Voy a confesar
una pequeña infamia.
Y doble, porque
además la disfruté. Y mucho.
Ayer revolvía
estantes en una librería de viejo. En la mesa de saldos había una novela. El
nombre de su autor me hizo sonreír. La lectura de la contratapa me llenó de
felicidad. Sí, era ese autor, sí era esa novela.
Hace más de 10
años, dos amigas piadosas me instaban a mostrar mis ejercicios literarios fuera
del círculo íntimo. A fuerza de insistir, me invitaron a una conferencia sobre
Borges, como pretexto para conocer a los miembros del cenáculo organizador. A
la hora del vino de honor, me presentaron a uno de los conspicuos miembros de
ese círculo iniciático, a la sazón, coordinador del taller literario al que
asistían. Con modos de deidad griega, me miró de arriba abajo como quien trata
de elucidar las facultades intelectuales de una ameba. Cuando mis amigas le
mencionaron mis arrestos compositivos y me comprometieron delante suyo a
participar en un concurso de tan egregio cenáculo, me desalentó rápidamente. Rápidamente.

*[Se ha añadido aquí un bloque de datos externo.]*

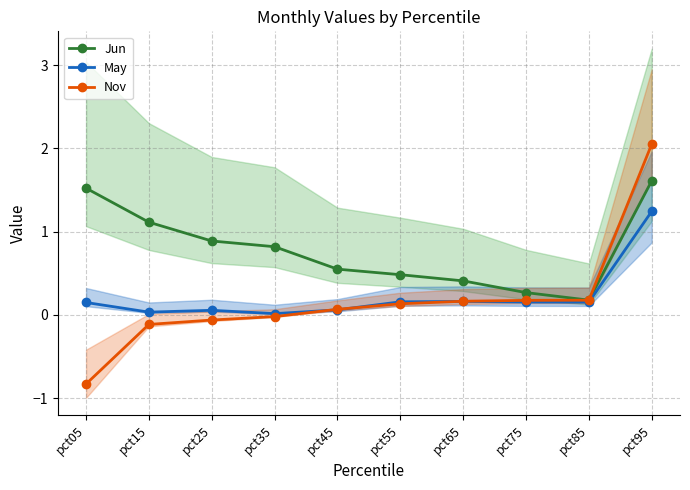

Does the chart have visible grid lines?

Yes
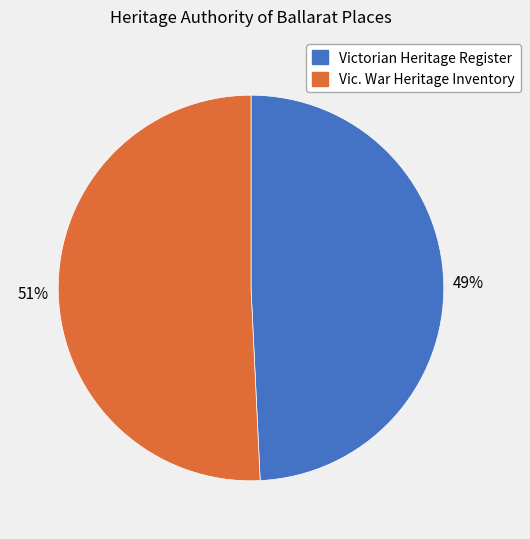

To the nearest percent, what is the average slice percentage?

50%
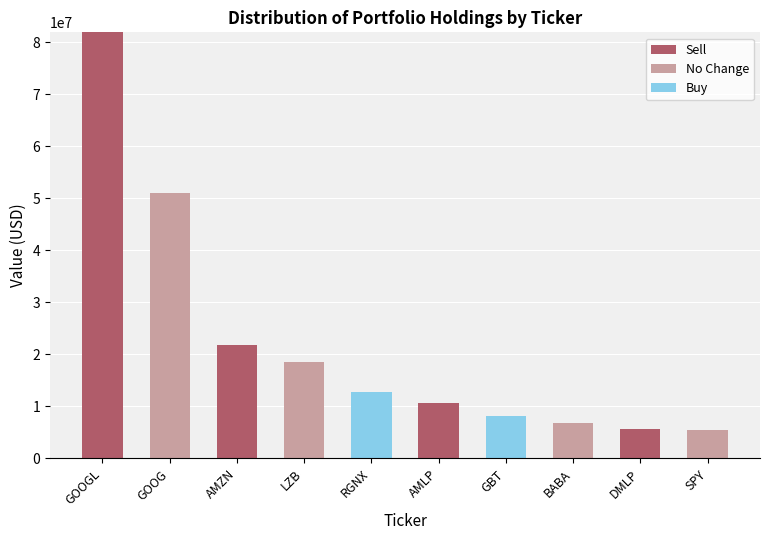

True or false: Sell has a value of 16324595 at AMLP.

False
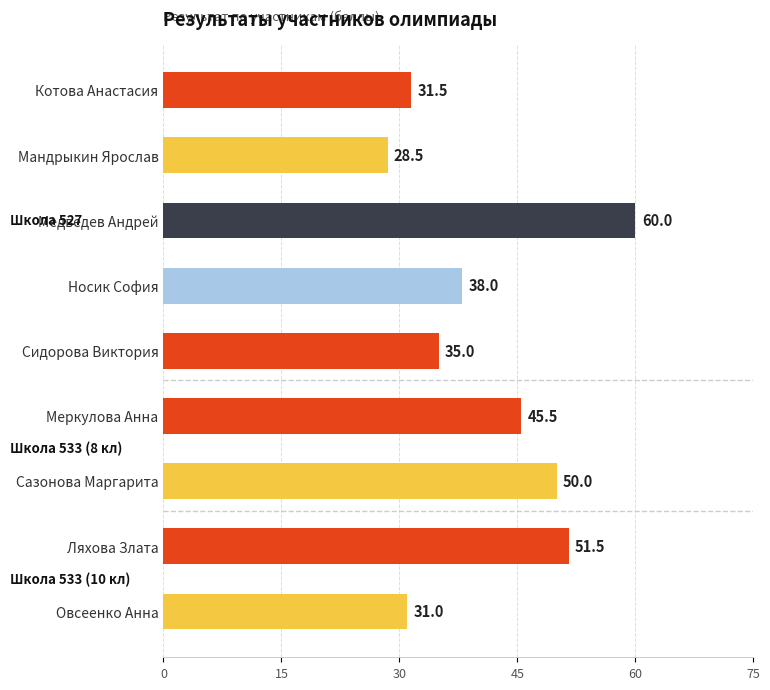

How many bars are there in total?

9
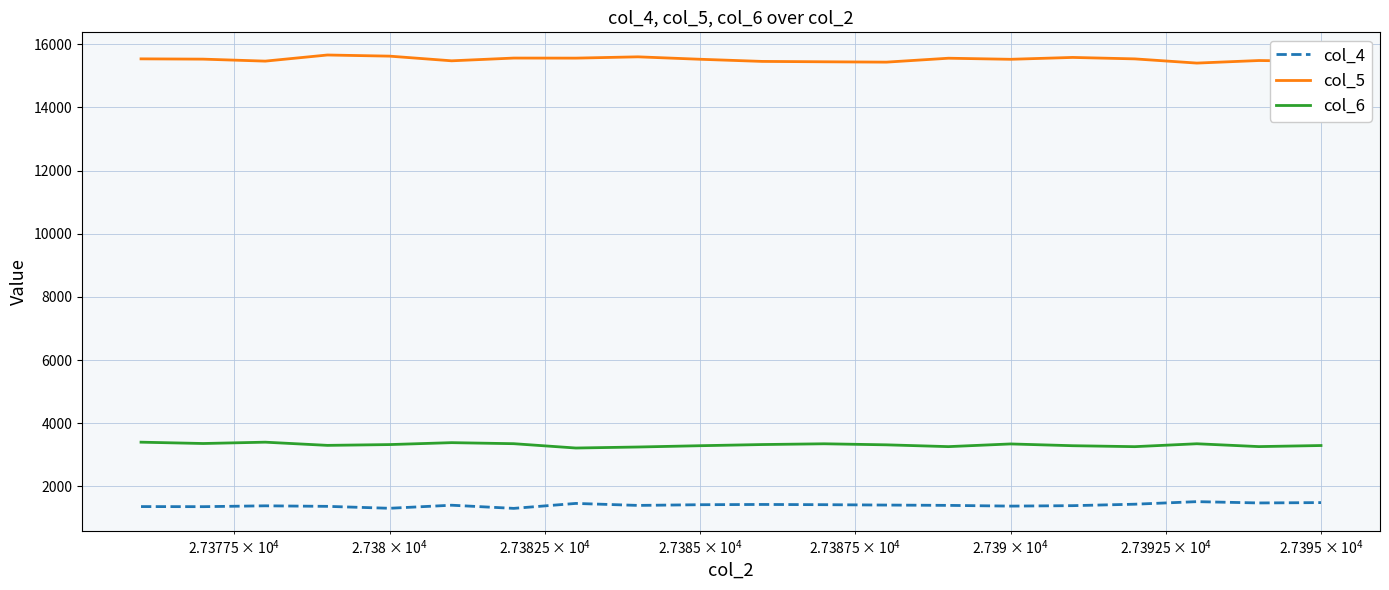

What is the difference between the maximum and minimum values in the col_5 series?

256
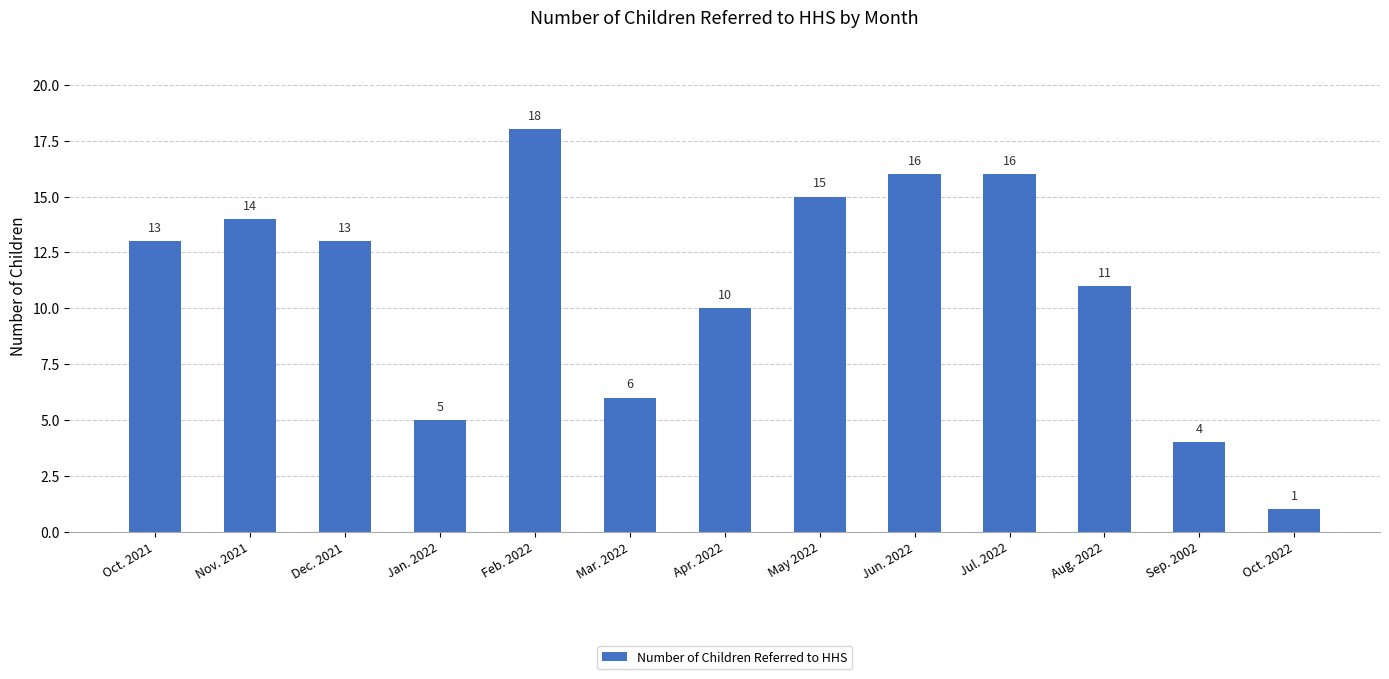

What is the sum of all values?

142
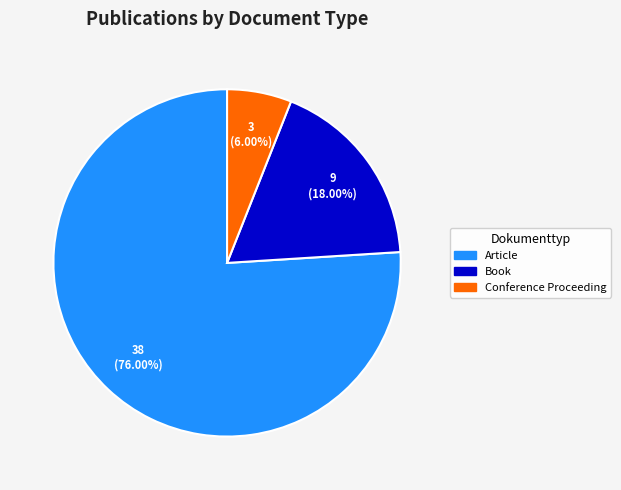

How many slices are in this pie chart?

3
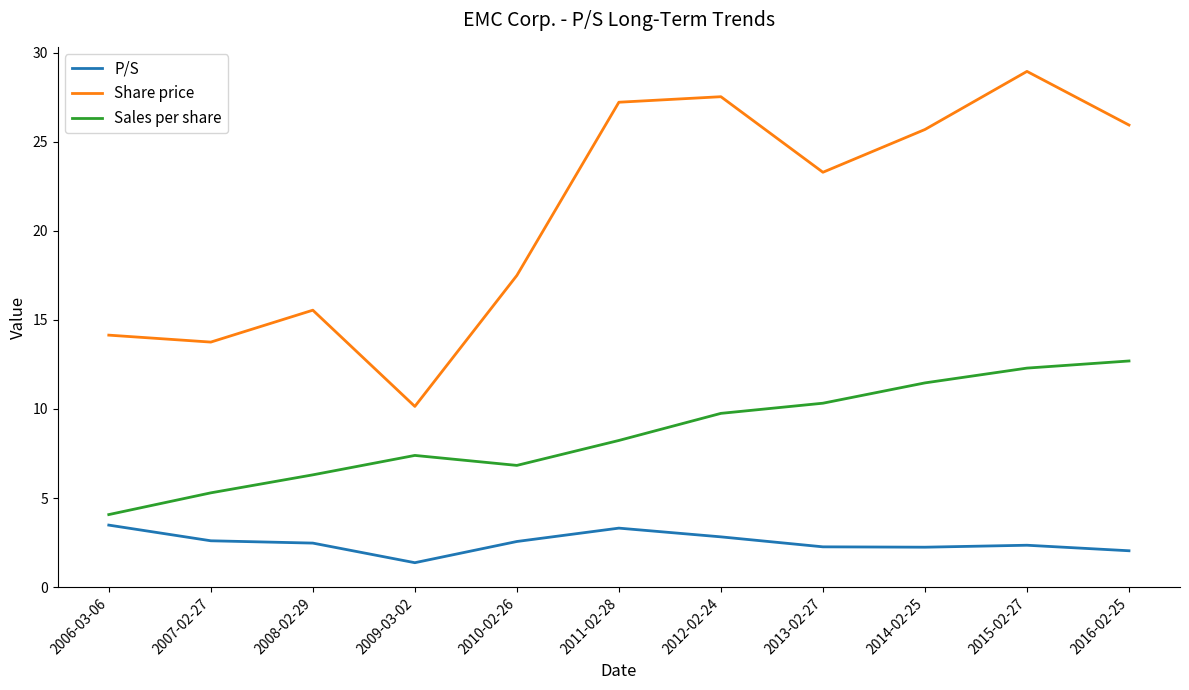

What is the maximum value for Sales per share?

12.7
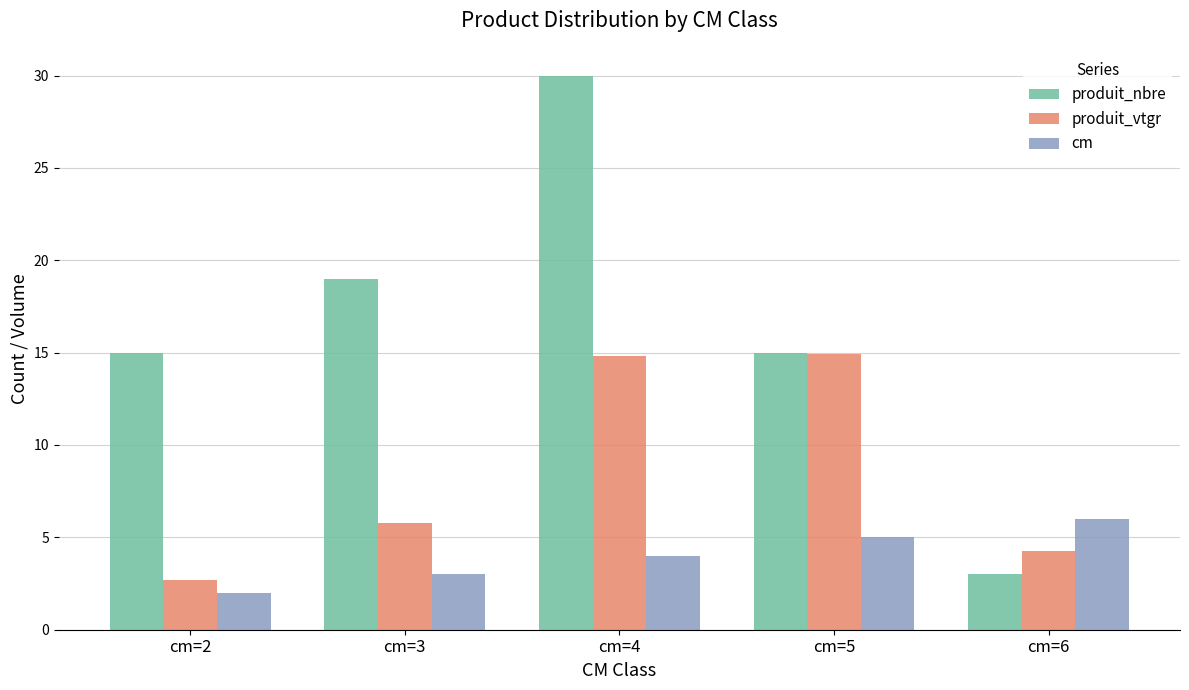

Between cm=4 and cm=6, which series saw the biggest shift?

produit_nbre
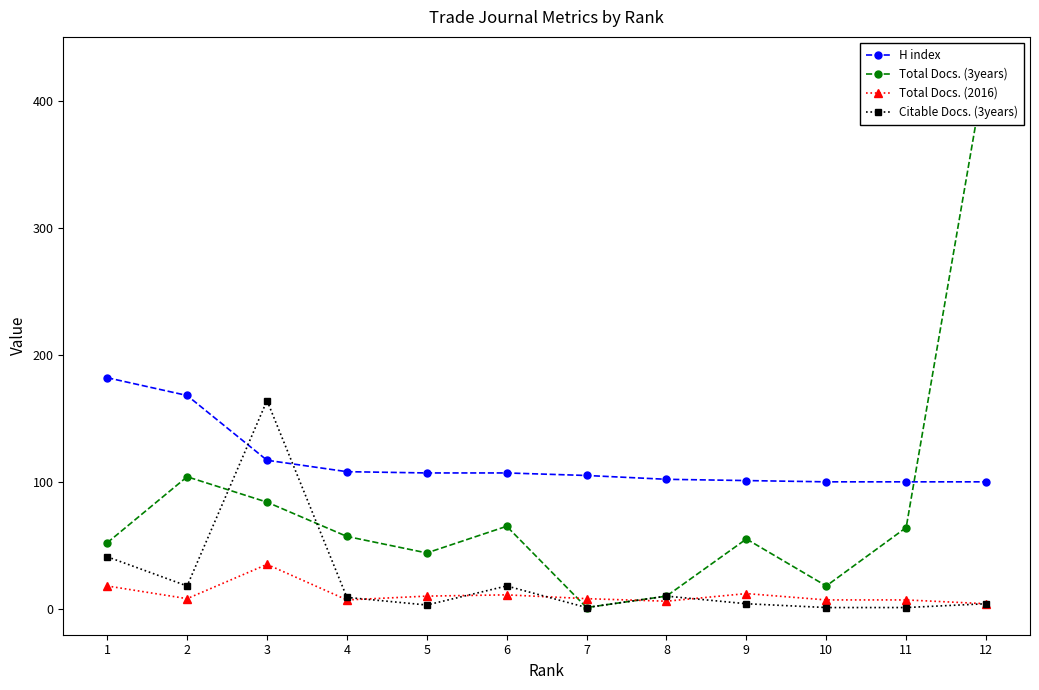

At which label does Citable Docs. (3years) first exceed 9?

1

Entre la andanada de sofismos que me infirió, estaba la necesidad de tener
“mucho” escrito y sobre todo, la conveniencia de asistir a su taller. Cuando
terminó la perorata, procedió a ilustrarme largamente (quiero decir durante un
tiempo que excede en mucho las buenas maneras y la paciencia), sobre las
virtudes de su inminente novela, una bisagra en la historia de la literatura
nacional. No exagero si digo que se comparó con los autores de best-sellers
internacionales. Con sonrisa inalterable sobrellevé el despliegue de un
argumento anodino, previsible y exasperante, demostrando interés y hasta
asombro por la hechura de tan magnífica obra.
Mis amigas, que
me conocen, aguardaban alguna de mis habituales causticidades. Es cierto, me la
dejó tantas veces picando que fue una impiedad no devolverle aunque sea una
pelota envenenada. Pero estaba determinado a comportarme. Así que no dije ni
mu, siempre asentí con beatífica disposición, le agradecí sus palabras para con
el innoble novicio, augurándole el seguro éxito que su novela merecía. Y
siempre sonreí.
Como ayer,
cuando finalmente vi su novela. En la mesa de saldos. Esos que nadie compra ni
como sustituto para una eventual carestía de papel sanitario.
No descarto que
mis libros también merezcan participar del asado dominical, pero del lado del
fuego. Y no descarto que concebirme como escritor resulte un acto de
imprudencia idéntica. Pero nadie podrá decir que me la creo. Ni que no soy
solidario con los que la vienen remando, intentando dar a conocer sus
ejercicios narrativos. El Olimpo ya tiene demasiados dioses.
Sobre todo uno,
cuyas virtudes teologales juntan polvo en la mesa de saldos invendibles.